Motor tics are stereotyped, repetitive movements of one or more muscle groups usually involving head, eyes, face, or neck.15 Most children are fully alert and many are aware of the mannerisms. Unlike seizures, it is usually possibly to voluntarily inhibit tics, at least for brief periods of time. They are not often confused unless the mannerisms overlap with features more typical for seizures such as eye blinking with apparent loss of awareness to suggest nonconvulsive status epilepticus or prolonged unilateral twitching of an extremity to be confused with epilepsia partialis continua.
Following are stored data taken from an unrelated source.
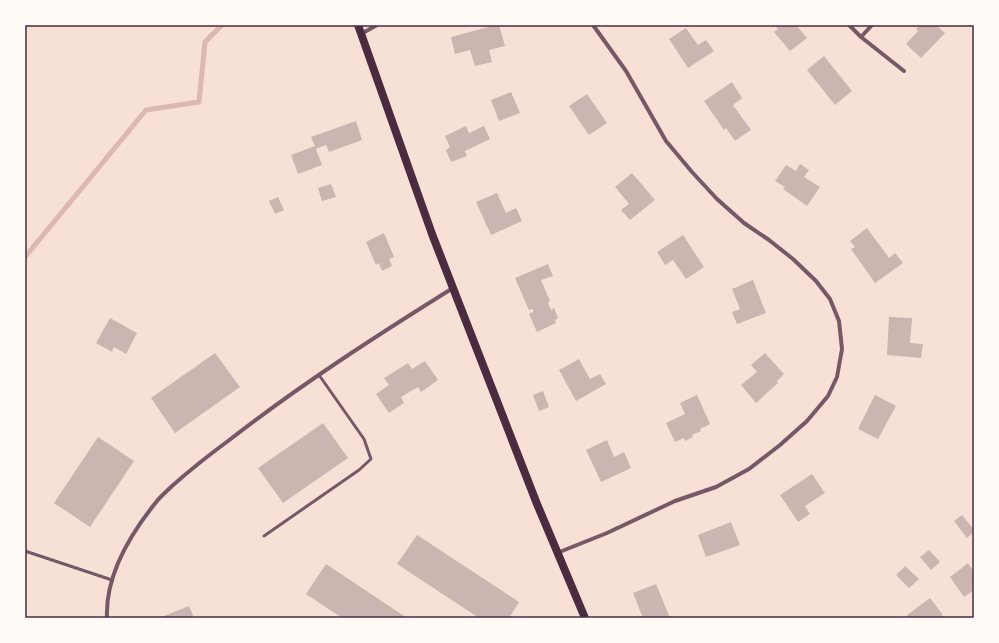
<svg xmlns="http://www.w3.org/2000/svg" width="999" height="643" viewBox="0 0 999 643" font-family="Mulish,sans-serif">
	<rect width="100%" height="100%" fill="#f7e1d7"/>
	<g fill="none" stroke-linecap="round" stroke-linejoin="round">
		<path stroke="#dcb8b0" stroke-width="5" d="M25,257l121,-147 53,-8 6,-60 17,-17"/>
	</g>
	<path fill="#ccb4b1" d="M496,25h3l6,21 -16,4 3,12 -17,4 -5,-16 -15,4 -4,-17z
		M775,25h21l11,13 -17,13 -16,-19 4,-3z
		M920,25h16l9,8 -24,25 -15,-14 12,-13 -2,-2z
		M686,28l12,17 8,-5 8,11 -26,17 -19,-29z
		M824,56l28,35 -17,14 -28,-35z
		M732,82l10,16 -9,7 18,25 -16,11 -9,-13 -2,2 -20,-29z
		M511,92l9,21 -21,8 -8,-21z
		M587,94l20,29 -18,12 -20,-29z
		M356,121l6,19 -33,12 -3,-7 -10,4 6,16 -24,9 -7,-19 24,-9 -4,-9z
		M466,126l3,7 15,-7 6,13 -25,12 2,5 -16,6 -5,-12 4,-3 -5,-11z
		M800,164l9,6 -5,7 16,10 -13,19 -24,-17 2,-2 -10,-6 11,-16 10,6z
		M632,173l23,27 -25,20 -9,-10 8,-6 -14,-17z
		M331,184l5,13 -14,4 -4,-13z
		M497,193l9,20 10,-5 6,13 -31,14 -15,-33z
		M278,197l6,13 -9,4 -6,-13z
		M867,228l22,30 6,-5 8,10 -28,20 -24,-34 4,-2 -5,-6z
		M384,233l10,24 -5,2 3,7 -10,5 -3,-8 -3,2 -10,-23z
		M683,235l21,32 -18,12 -13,-19 -8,5 -8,-13z
		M548,264l5,12 -12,4 9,21 -2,2 3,7 3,-2 4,10 -3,2 1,3 -19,9 -8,-18 5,-3 -2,-2 -3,1 -14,-32z
		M753,280l13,33 -29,11 -5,-12 8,-3 -8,-20z
		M889,317l23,1 -2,25 13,1 -2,14 -34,-3z
		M110,318l27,15 -11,21 -12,-7 -2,5 -16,-9z
		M215,353l25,34 -65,46 -24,-35z
		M765,353l19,21 -7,7 1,2 -22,20 -15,-18 16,-13 -6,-7z
		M579,359l11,20 10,-5 6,10 -30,17 -17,-31z
		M425,361l13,19 -17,12 -3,-5 -17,10 3,6 -15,10 -13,-19 13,-9 -5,-7 24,-15 4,6z
		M543,391l6,16 -10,4 -6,-16z
		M697,395l13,29 -10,5 1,2 -9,4 1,2 -8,4 -1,-3 -9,4 -9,-19 19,-9 -5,-11z
		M875,395l21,11 -18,33 -20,-10z
		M323,423l25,35 -65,45 -25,-35z
		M98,437l36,24 -44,66 -36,-24z
		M607,440l7,17 10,-5 7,16 -30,14 -15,-32z
		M812,474l13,19 -20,13 5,8 -12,8 -18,-27z
		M962,515l12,15v2l-7,6 -13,-17z
		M731,522l9,23 -34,12 -8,-22z
		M417,535l102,67 -10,16h-30l-82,-54z
		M929,550l11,12 -9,8 -11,-13z
		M968,563l6,9v18l-10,7 -14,-20z
		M326,564l81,54h-65l-36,-24z
		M905,566l14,13 -10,9 -13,-13z
		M656,584l14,34h-27l-10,-25z
		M930,598l13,17 -3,3h-31l-2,-3z
		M189,606l5,12h-35z"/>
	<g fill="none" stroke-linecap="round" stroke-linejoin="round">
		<path stroke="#755966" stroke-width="3" d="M264,536l95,-66 12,-11 -7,-20 -45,-64
			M25,551l87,29"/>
		<path stroke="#755966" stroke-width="4" d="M849,25l12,12 43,34
			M361,34l16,-9
			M861,37l11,-12
			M557,553l50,-20 68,-32 41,-14 33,-18 31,-24 27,-24 21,-25 9,-19 5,-28 -3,-28 -9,-22 -14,-18 -23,-22 -24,-19 -25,-17 -27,-24 -25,-27 -26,-31 -40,-70 -33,-46
			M107,618c-2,-43 24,-85 50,-117 4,-5 10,-10 15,-15 18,-16 37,-31 56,-45 72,-56 148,-105 225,-153"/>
		<path stroke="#4a2c40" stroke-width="8" d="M358,25l74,209 105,270 48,114"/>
	</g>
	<rect width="999" height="643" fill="none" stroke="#fffaf5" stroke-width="52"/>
	<rect x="26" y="26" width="947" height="591" fill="none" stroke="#4a2c40" stroke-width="1.5"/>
</svg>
A pediatric epilepsy monitoring unit will see the occasional child referred for such repetitive, stereotyped movements that “seize” the child and leave him without the ability to suppress the rapid blinking, motor activity, or “automatisms” and leave him exhausted as in a postictal stupor.
A history of waxing and waning pleomorphic mannerisms that evolve over time, associated ADHD symptoms that typically precede the tics (seen in more than 60%), anxiety disorders including obsessive compulsive disorder and a family history of tics and related neuropsychiatric disorders point strongly away from epilepsy and toward a developmental disorder of basal ganglia and its connections. However, there are children who will have both typical tics and evidence for epilepsy. For example, both tics and seizures are frequent in autistic spectrum disorders. Under these circumstances, one might well consider treatment with topiramate or levetiracetam, both of which have some support for efficacy in treating tics as well as being broad-spectrum antiseizure medications (Fig. 22–2).